24566.fb2
“рыцарь, меч свой вздымая, он стремится вперед… Он и смерть одолеет, привычный к победам, хоть не знает тебя он и тебе он неведом, но, любя и пленяя, тебя он зажжет!”
— Вспомни еще. Это стих про маленькую принцессу, правда?
— Знаменитейший.
— Постарайся вспомнить.
— “Ей тоскливо и грустно, этой бедной принцессе. Ей бы ласточкой быстрой пролететь в поднебесье…”, а как дальше, не помню, Нидия. Подожди… “И цветам стало грустно, и зеленым травинкам, и восточным жасминам…” Нет, забыла!
— Я бы ни слова не запомнила.
— “…георгинам заката, розам южных садов! Ах, бедняжка принцесса с голубыми глазами, ты ведь скована золотом, кружевными цепями… Замок мраморный — клетка, он стеной окружен…” Дальше не знаю, как там…
— Ну вспомни, Люси.
— “Улететь к королевичу в край прекрасный и дальный (как принцесса бледна! Как принцесса печальна!), он зари лучезарней, словно май — красотой! — Не грусти, — утешает свою крестницу фея, — на коне быстролетном мчится, в воздухе рея”, тут я снова теряюсь.
— “Не грусти, — утешает свою крестницу фея”, а дальше?
— “Не грусти, — утешает свою крестницу фея… свою крестницу фея…”
— Ну, Люси.
— Ах, как же там?
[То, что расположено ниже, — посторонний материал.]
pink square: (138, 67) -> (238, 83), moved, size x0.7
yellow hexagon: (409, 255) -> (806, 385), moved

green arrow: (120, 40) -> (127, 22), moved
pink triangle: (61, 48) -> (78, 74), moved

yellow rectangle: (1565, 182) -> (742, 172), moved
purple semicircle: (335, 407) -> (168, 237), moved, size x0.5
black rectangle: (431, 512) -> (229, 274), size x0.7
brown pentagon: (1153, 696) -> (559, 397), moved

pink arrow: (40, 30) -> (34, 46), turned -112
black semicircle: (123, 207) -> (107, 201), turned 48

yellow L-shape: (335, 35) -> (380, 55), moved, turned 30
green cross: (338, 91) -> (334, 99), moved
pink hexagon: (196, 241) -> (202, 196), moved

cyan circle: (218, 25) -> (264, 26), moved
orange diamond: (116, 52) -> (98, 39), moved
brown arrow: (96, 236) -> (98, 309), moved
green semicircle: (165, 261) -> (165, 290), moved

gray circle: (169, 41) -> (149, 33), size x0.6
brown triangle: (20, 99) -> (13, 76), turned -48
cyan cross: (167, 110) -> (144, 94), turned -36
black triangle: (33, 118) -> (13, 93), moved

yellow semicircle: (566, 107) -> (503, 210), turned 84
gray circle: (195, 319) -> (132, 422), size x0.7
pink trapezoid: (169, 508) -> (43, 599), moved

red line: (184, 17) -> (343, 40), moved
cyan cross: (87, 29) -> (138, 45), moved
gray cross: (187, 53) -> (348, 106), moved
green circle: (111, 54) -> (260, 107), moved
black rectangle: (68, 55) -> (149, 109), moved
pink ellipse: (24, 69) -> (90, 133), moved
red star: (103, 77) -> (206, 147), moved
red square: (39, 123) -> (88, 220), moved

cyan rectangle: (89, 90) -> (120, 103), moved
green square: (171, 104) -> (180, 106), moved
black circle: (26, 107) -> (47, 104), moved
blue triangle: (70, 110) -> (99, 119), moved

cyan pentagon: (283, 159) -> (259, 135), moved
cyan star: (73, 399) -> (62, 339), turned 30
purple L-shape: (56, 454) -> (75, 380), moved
Я ведь уже сказала…
— Что-то про коня…
— Да, конь быстролетный… как же дальше? “Рыцарь, меч свой вздымая, он стремится вперед… Он и смерть одолеет, привычный к победам, хоть не знает тебя он и тебе он неведом, но, любя и пленяя, тебя он зажжет!”
— Ах, Люси, ты почище любой колдуньи. Мне то же самое читал кто-то, только лица не помню. Но голос слышу отчетливо! Ах, Люси, словно опять слышу, но лица даже смутно не припомню! Ты чисто колдунья — вспомнила именно этот стих.
— Тогда он был самый известный — “Сонатина” Рубена Дарио.
— Люси, погоди, прислонюсь на минутку к этой пальме.
— Что с тобой?
— Ноги слегка подкосились. Сейчас пройдет.
— Нидия… тебе плохо?
— Вспомнить лицо того парня, было бы славно. И взгляд.
— Хоть голос ты уже вспомнила.
— Этого голоса я вроде больше не слышала и не вспоминала за все время, что прошло. Году в двадцать пятом это было?
— Примерно.
— Значит, уже лет семьдесят назад.
— Нидия, ты в маразме! Пожалуйста, не прибавляй лишние годы, их и так хватает, с двадцать пятого по восемьдесят седьмой получается шестьдесят два.
— Почти то же, не такая уж разница, чтобы обвинять меня в маразме. Ты порой бываешь слишком груба, Люси.
— А голос, какой?
— Что за голос?
— У парня, который читал тебе “Сонатину”.
— Нет, голос совсем не как у соседкиного.
— При чем здесь это?
— То был голос молодого парня, очень мечтательного. Но мечтает он лишь о прекрасном. Ждет от жизни самого лучшего.
— …
— Люси, расскажи про остров.
— О моей поездке?
— Нет, когда они вдвоем ездили. Расскажи все.
— Ноги уже болят. Вернемся домой, сниму туфли и все тебе расскажу.
— Теперь ноги у тебя точно разболятся.
— Крутые здесь лестницы, два раза подряд не сбегаешь. Но на вечер я себя чтением обеспечила.
— Покажи, что там.
— Биография Вивьен Ли. Я тебе говорила. Только на португальском, а то бы ты тоже почитала.
— А больше у тебя ничего не было почитать на вечер?
— Просто я давно ждала, пока она закончит и даст почитать. Отправила меня назад пулей, боялась, что телефон зазвонит. Не звонил, нет?
— …
— Звонил?
— Нет.
— Почему ты сразу не отвечаешь? Она совсем помешалась на этом, даже охранника прислала.